In questo senso i più dannati sono i borghesi, coloro i quali per lo stesso fatto di avere un loro guadagno, uno stipendio, riescono a sopravvivere e non avranno mai la forza disperata di fuggire. Sono cinquecento, non di più, poiché in un’altra città un intellettuale, un diplomato, un borghese insomma, può riuscire a sopravvivere anche se disoccupato, può campare di espedienti, di politica, di speranza. Qui muore.

Perciò sono rimasti solo coloro che hanno un minimo di certezza economica: una settantina di maestri elementari, quattro o cinque medici, una trentina di impiegati nei vari uffici, postali o bancari, sette vigili urbani e settantadue impiegati del Comune.

Per il loro tempo libero hanno un cinema, sette bar, un bigliardo, e un circolo di cultura.

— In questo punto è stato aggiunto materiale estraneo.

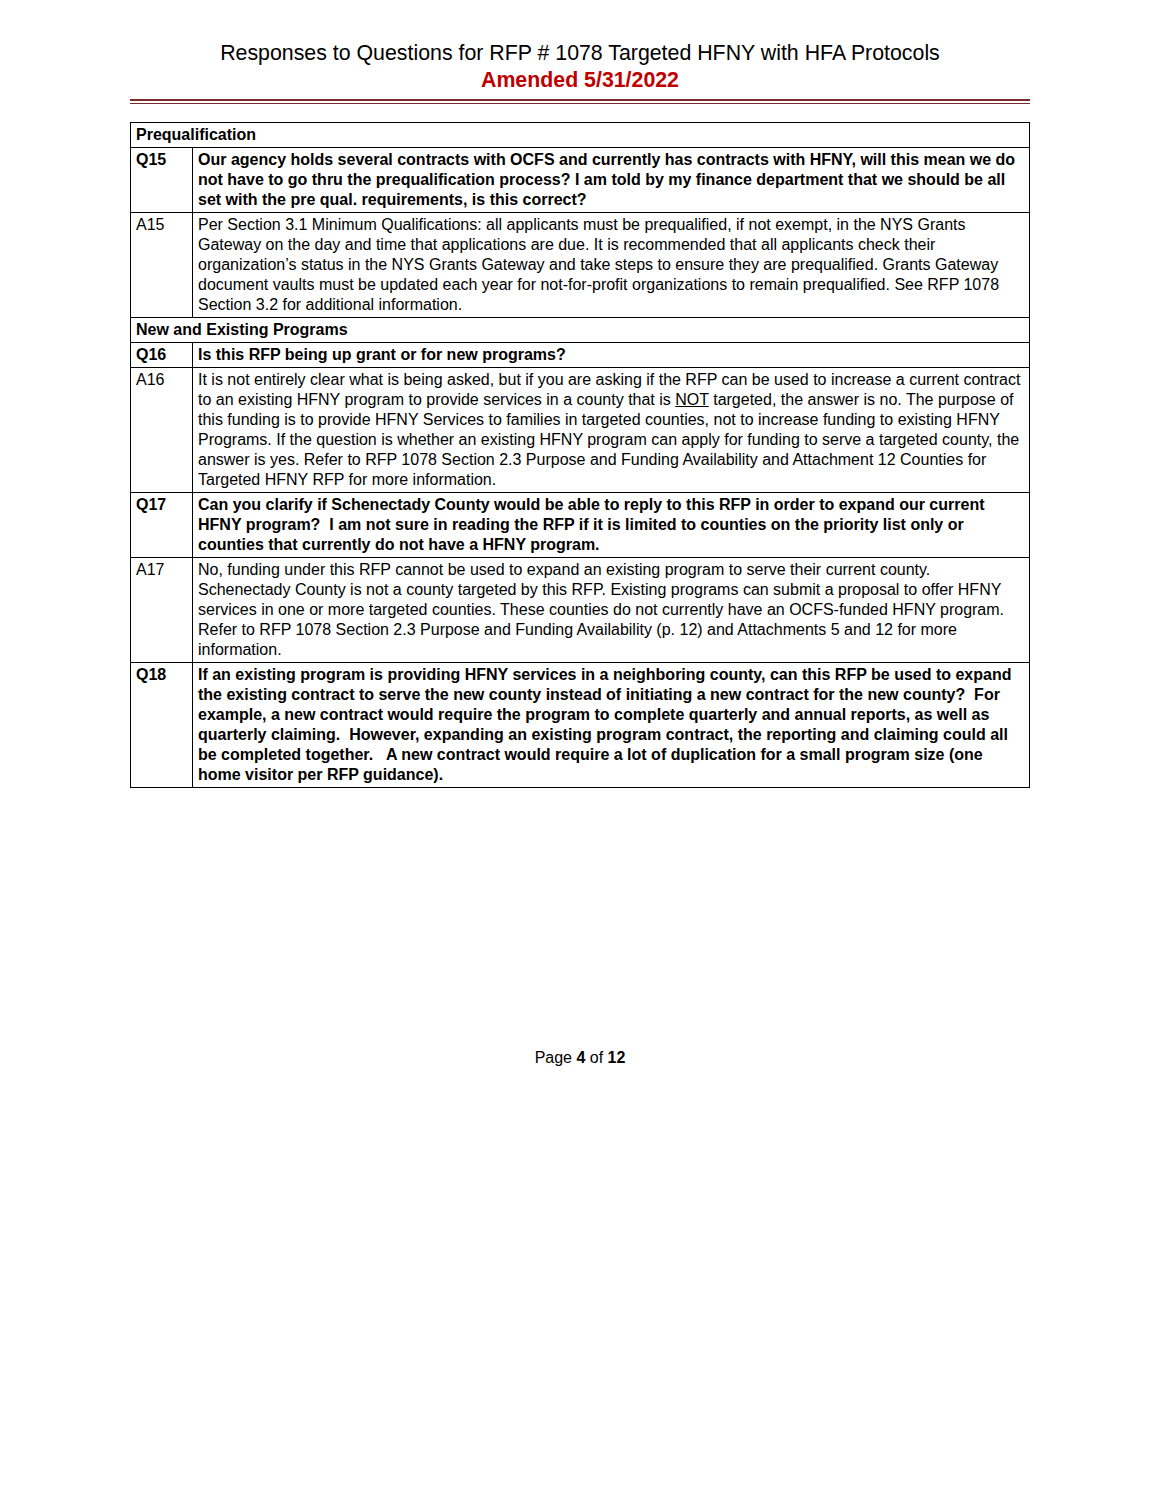Responses to Questions for RFP # 1078 Targeted HFNY with HFA Protocols
Amended 5/31/2022
| Prequalification |
| Q15 | Our agency holds several contracts with OCFS and currently has contracts with HFNY, will this mean we do not have to go thru the prequalification process? I am told by my finance department that we should be all set with the pre qual. requirements, is this correct? |
| A15 | Per Section 3.1 Minimum Qualifications: all applicants must be prequalified, if not exempt, in the NYS Grants Gateway on the day and time that applications are due. It is recommended that all applicants check their organization’s status in the NYS Grants Gateway and take steps to ensure they are prequalified. Grants Gateway document vaults must be updated each year for not-for-profit organizations to remain prequalified. See RFP 1078 Section 3.2 for additional information. |
| New and Existing Programs |
| Q16 | Is this RFP being up grant or for new programs? |
| A16 | It is not entirely clear what is being asked, but if you are asking if the RFP can be used to increase a current contract to an existing HFNY program to provide services in a county that is NOT targeted, the answer is no. The purpose of this funding is to provide HFNY Services to families in targeted counties, not to increase funding to existing HFNY Programs. If the question is whether an existing HFNY program can apply for funding to serve a targeted county, the answer is yes. Refer to RFP 1078 Section 2.3 Purpose and Funding Availability and Attachment 12 Counties for Targeted HFNY RFP for more information. |
| Q17 | Can you clarify if Schenectady County would be able to reply to this RFP in order to expand our current HFNY program? I am not sure in reading the RFP if it is limited to counties on the priority list only or counties that currently do not have a HFNY program. |
| A17 | No, funding under this RFP cannot be used to expand an existing program to serve their current county. Schenectady County is not a county targeted by this RFP. Existing programs can submit a proposal to offer HFNY services in one or more targeted counties. These counties do not currently have an OCFS-funded HFNY program. Refer to RFP 1078 Section 2.3 Purpose and Funding Availability (p. 12) and Attachments 5 and 12 for more information. |
| Q18 | If an existing program is providing HFNY services in a neighboring county, can this RFP be used to expand the existing contract to serve the new county instead of initiating a new contract for the new county? For example, a new contract would require the program to complete quarterly and annual reports, as well as quarterly claiming. However, expanding an existing program contract, the reporting and claiming could all be completed together. A new contract would require a lot of duplication for a small program size (one home visitor per RFP guidance). |
Page 4 of 12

Ci sono due sole poltrone, per occupare le quali i più vecchi dei soci cominciano ad arrivare dalle prime ore del pomeriggio. Si gioca a scacchi, a dama e talvolta rischiosamente a scopone.

In attesa che la Regione approvi il bilancio comunale gli impiegati del municipio restano spesso senza stipendio per otto o dieci mesi consecutivi. Per evitare che quei settantadue impiegati e i sette vigili periscano con le loro famiglie, il Sindaco, l’insegnante elementare Angelo Marino, rilascia ad ognuno di loro delle dichiarazioni «ad personam» nelle quali il primo cittadino attesta che in verità il signor tizio e caio, dipendente municipale, deve ancora percepire otto stipendi dalla pubblica amministrazione e che dunque gli si può fare benevolo credito.

Le banche a loro volta aiutano come possono, ma sono banche: sulla cifra data in prestito a questi tapini trattengono il trenta per cento a titolo di rischio e fanno pagare il dodici per cento di interessi. Buona parte della struttura finanziaria di Palma Montechiaro si regge su cambiali, ricevute, anticipi, fogli di carta col timbro, bigliettini patetici del sindaco. I fornitori all’ingrosso di Catania o Palermo sono diffidenti, vogliono contanti.

Se l’approvazione del bilancio comunale dovesse tardare oltre il previsto, metà degli esercizi commerciali, droghieri, macellai, panettieri, calzolai, potrebbero chiudere bottega. Si riuscirebbe incredibilmente a dimostrare che Palma di Montechiaro non ha toccato ancora il fondo della miseria umana, ma che esiste ancora un gradino più basso, una umiliazione più totale.